Kairos n°25

Juin 2016

MADE IN «ALTERNATIF »

La plupart du temps, c’est vrai, « journal alternatif » est une des formules que nous utilisons pour définir Kairos. Ce n’est pas qu’on voulait ergoter, couper les cheveux en quatre, mais l’on a commencé à se questionner sur la pertinence du terme. Et au fond, le doute contenait bien plus que la seule question de l’utilisation ou non d’un mot. 

«Alternatif»? Même si certaines définitions semblent épouser en partie notre point de vue, comme celle qui donne de l’adjectif la définition de quelque chose ou quelqu’un «qui propose de concevoir autrement le système de production et de consommation», le fait de pouvoir dans la réalité mettre un peu tout et n’importe quoi dans la sémantique du mot, est plus que gênant. Il y a maintenant les foires alternatives, l’alimentation alternative, les vacances alternatives, le travail alternatif, les banques alternatives, la politique alternative… 

Non pas que nous cherchions une forme de labellisation qui indiquerait ce que serait la «véritable» alternative, reconnaissance qui contiendrait en elle-même la négation de ce qu’elle dit être – une alternative ne peut demander d’être reconnue par le système même qu’elle critique. Mais nous refusons juste d’être un jour assimilés à un terme qui ne manquera pas d’être récupéré par le système, celui-là même que nous voulons voir disparaître. 

Nous préférons donc simplement définir Kairos comme un journal libre, indépendant et engagé; radical, dans le sens que nous accordons une importance fondamentale à engager la réflexion au niveau du cœur du problème et non sur ses manifestations superficielles, éléments de surface dont se gargarise la presse de masse et qui empêchent de penser le problème, et donc de le résoudre. 

Mais surtout, et c’est peut-être ce qui nous différencie d’autres journaux se disant «alternatifs», ce dont nous sommes profondément persuadés c’est qu’on ne peut co-exister béatement à côté des médias dominants sans en dénoncer l’indigence, la médiocrité et l’importance qu’ils jouent dans la construction de la pensée. Dire que les connaissances de la majorité sur ce monde pourraient être tout autre si les médias étaient indépendants est donc pour nous une évidence; vous montrer d’où ils parlent pour vous convaincre de leur parti-pris demeure essentiel.(1) Mais nous ne sommes pas «à côté», luttant comme s’il n’y avait rien qui nous en empêche… Nous sommes intégrés malgré nous, pris dans un système dont nous tentons, à notre petit niveau, d’enrayer le fonctionnement.

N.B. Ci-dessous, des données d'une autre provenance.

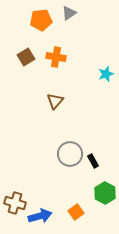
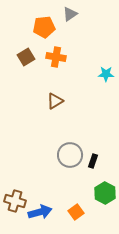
gray triangle: moved 1 px right, 1 px down
orange pentagon: moved 3 px right, 7 px down
cyan star: rotated 21 degrees clockwise
brown triangle: rotated 18 degrees clockwise
gray circle: moved 1 px down
black rectangle: rotated 48 degrees clockwise
brown cross: moved 2 px up
blue arrow: moved 4 px up
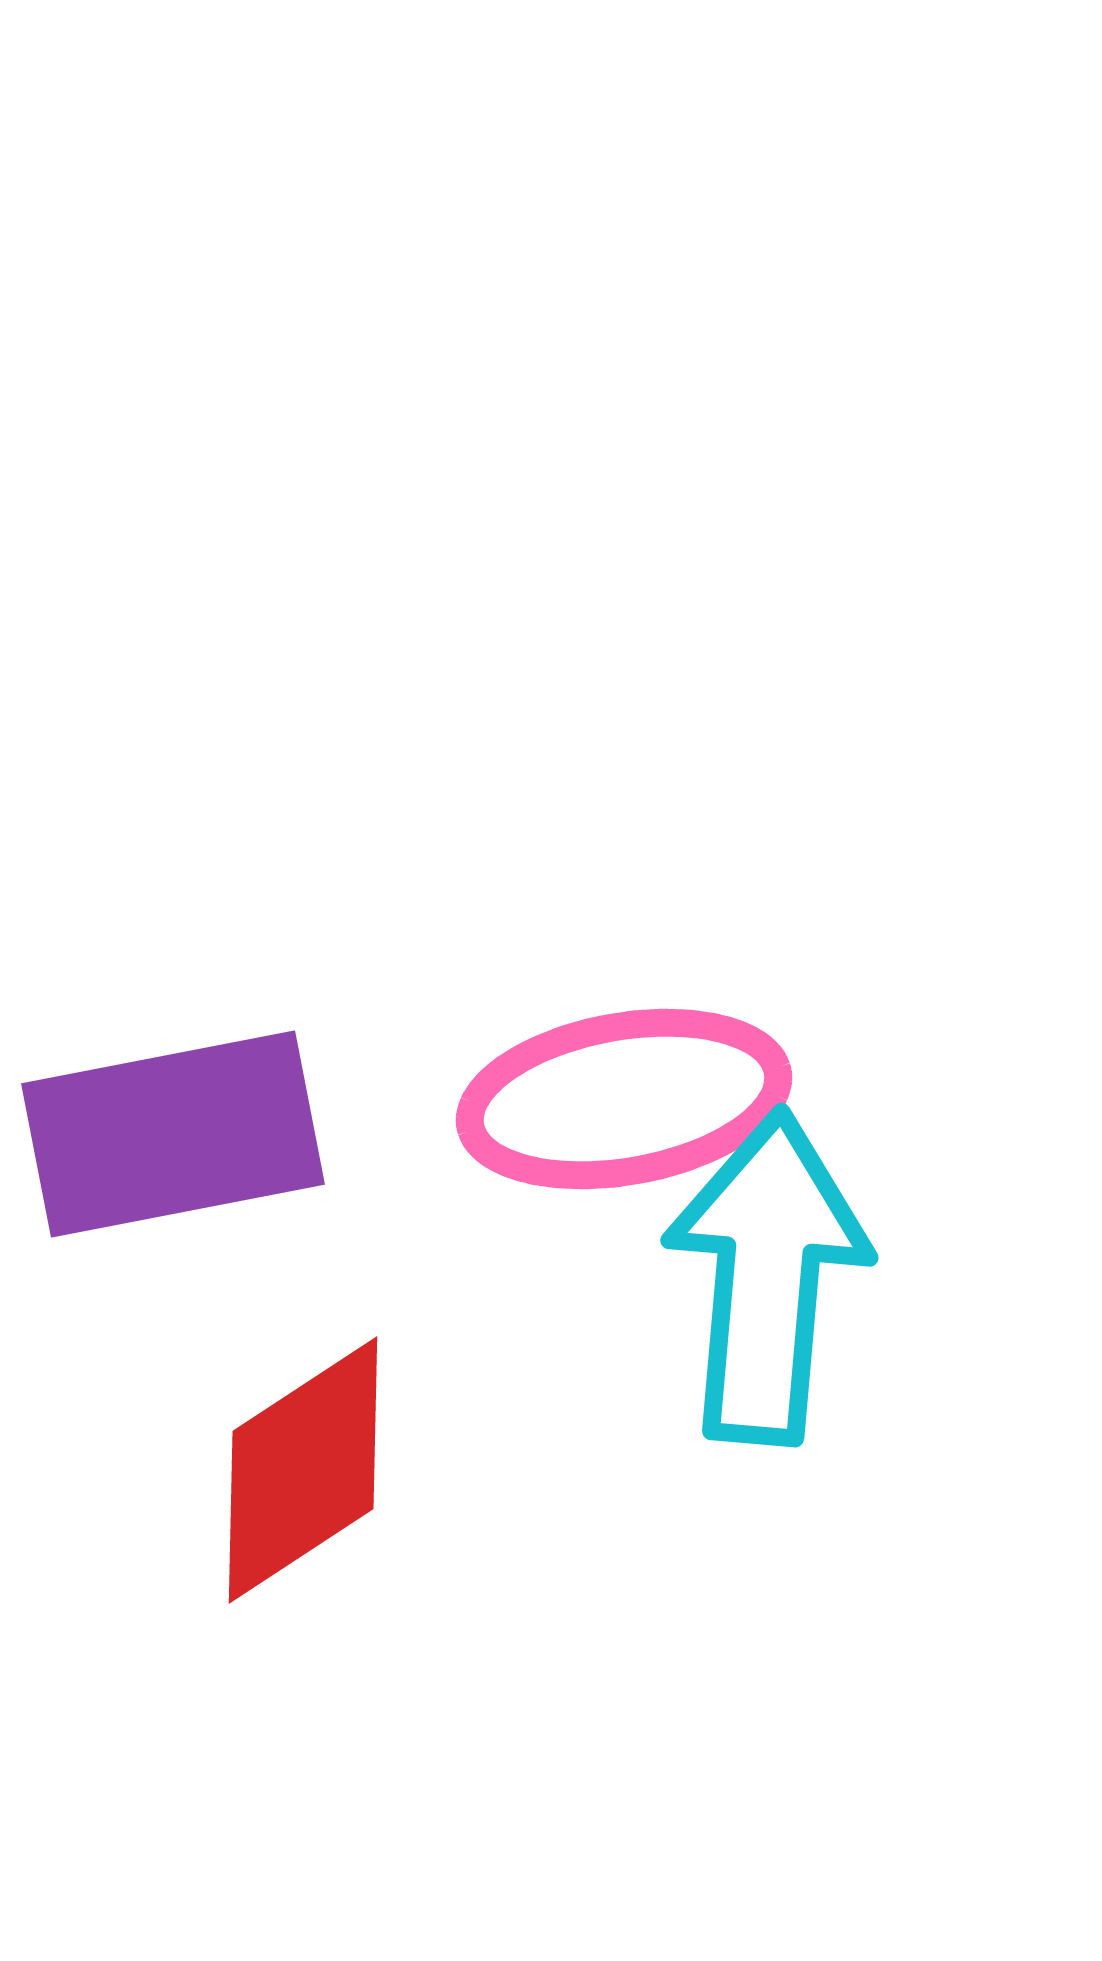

Se dire «en dehors», s’extirper égoïstement en profitant des avantages du système, n’est-ce pas d’ailleurs pire qu’être dedans et de le reconnaître, comme l’évoque Slavoj Žižek: «Si le mal véritable qui rongeait nos sociétés capitalistes n’était pas tant leurs dynamiques capitalistes que nos tentatives pour nous en extraire – tout en jouissant de leurs avantages – en nous créant des espaces communautaires repliés sur eux-mêmes, des fameuses « enclaves résidentielles » à l’américaine aux groupes exclusifs, qu’ils soient religieux ou ethniques (…) Les figures exemplaires de mal à notre époque ne sont pas les consommateurs lambda qui polluent la planète et vivent dans un monde violent aux liens sociaux déliquescents, mais ceux qui, tout en contribuant à la création de cet environnement universel exécrable, peuvent se payer le luxe d’y échapper en s’installant dans des enclaves résidentielles surprotégées, en mangeant bio ou en prenant leurs vacances dans des réserves naturelles». Kairos n’est donc pas dans une «enclave médiatique protégée», sorte d’AOC(2) de la presse qui surferait sur la vague de l’« alter », profiterait de subsides tout en titillant gentiment le système capitaliste mortifère, sans risque de le déranger. 

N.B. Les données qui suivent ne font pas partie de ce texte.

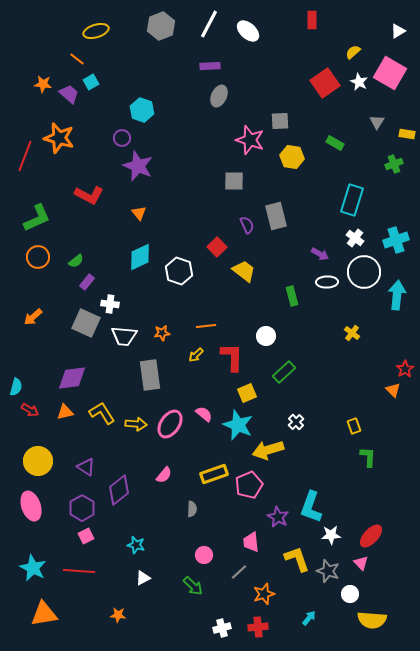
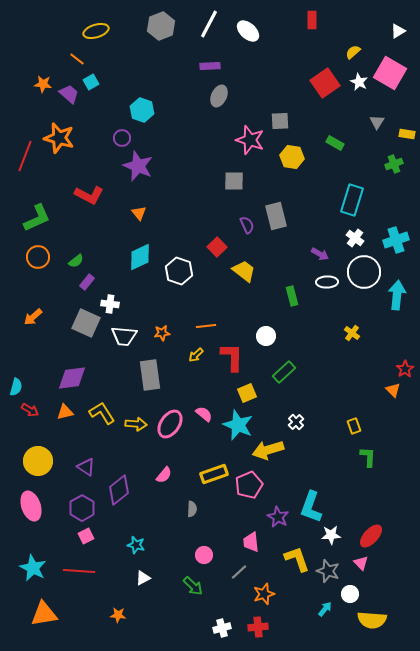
cyan arrow at (309, 618): moved 16 px right, 9 px up
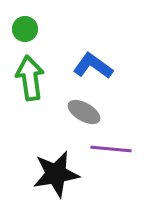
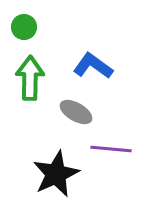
green circle: moved 1 px left, 2 px up
green arrow: rotated 9 degrees clockwise
gray ellipse: moved 8 px left
black star: rotated 15 degrees counterclockwise
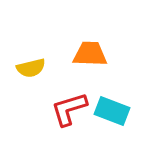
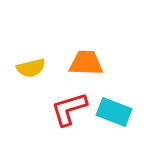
orange trapezoid: moved 4 px left, 9 px down
cyan rectangle: moved 2 px right, 1 px down
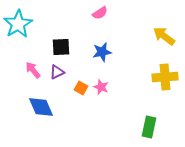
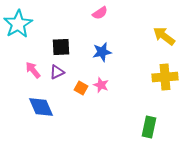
pink star: moved 2 px up
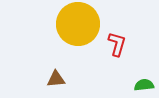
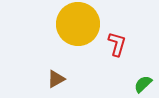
brown triangle: rotated 24 degrees counterclockwise
green semicircle: moved 1 px left, 1 px up; rotated 36 degrees counterclockwise
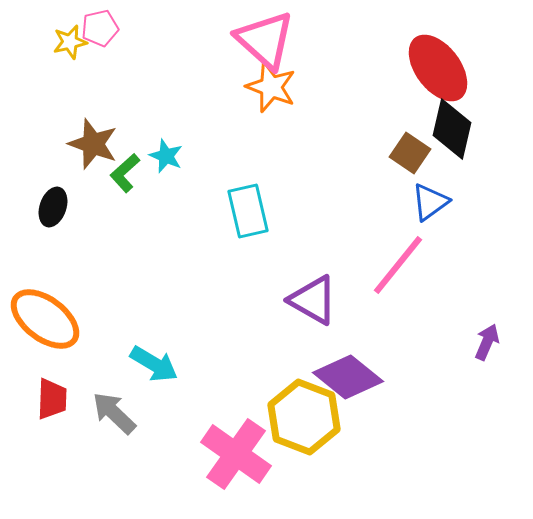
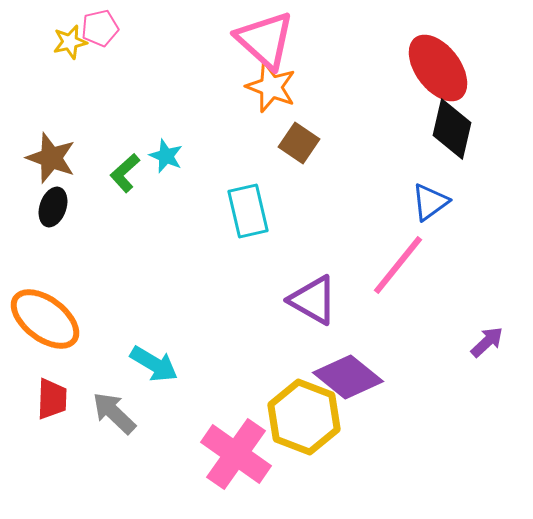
brown star: moved 42 px left, 14 px down
brown square: moved 111 px left, 10 px up
purple arrow: rotated 24 degrees clockwise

Nous ne sommes pas pour la durabilité de Kairos, nous sommes contre la durabilité du système qui nous détruit, et cela implique notre provisoire existence. Pétris de contradictions, nous sommes plongés dans ce monde dont nous aimons de multiples manifestations : celle de la nature, du lien entre les êtres, de la beauté simple, mais nous exécrons le système qui veut réduire tout cela à la sphère marchande. 

Nous continuerons donc à faire vivre un journal indépendant. Ce n’est pas toujours facile, mais ça tient, depuis maintenant quatre ans. 

Alexandre Penasse 

Notes et références
  1. Voir à ce sujet le dossier du Kairos de février- mars 2016 sur l’industrie médiatique belge.
  2. Appellation d’origine contrôlée.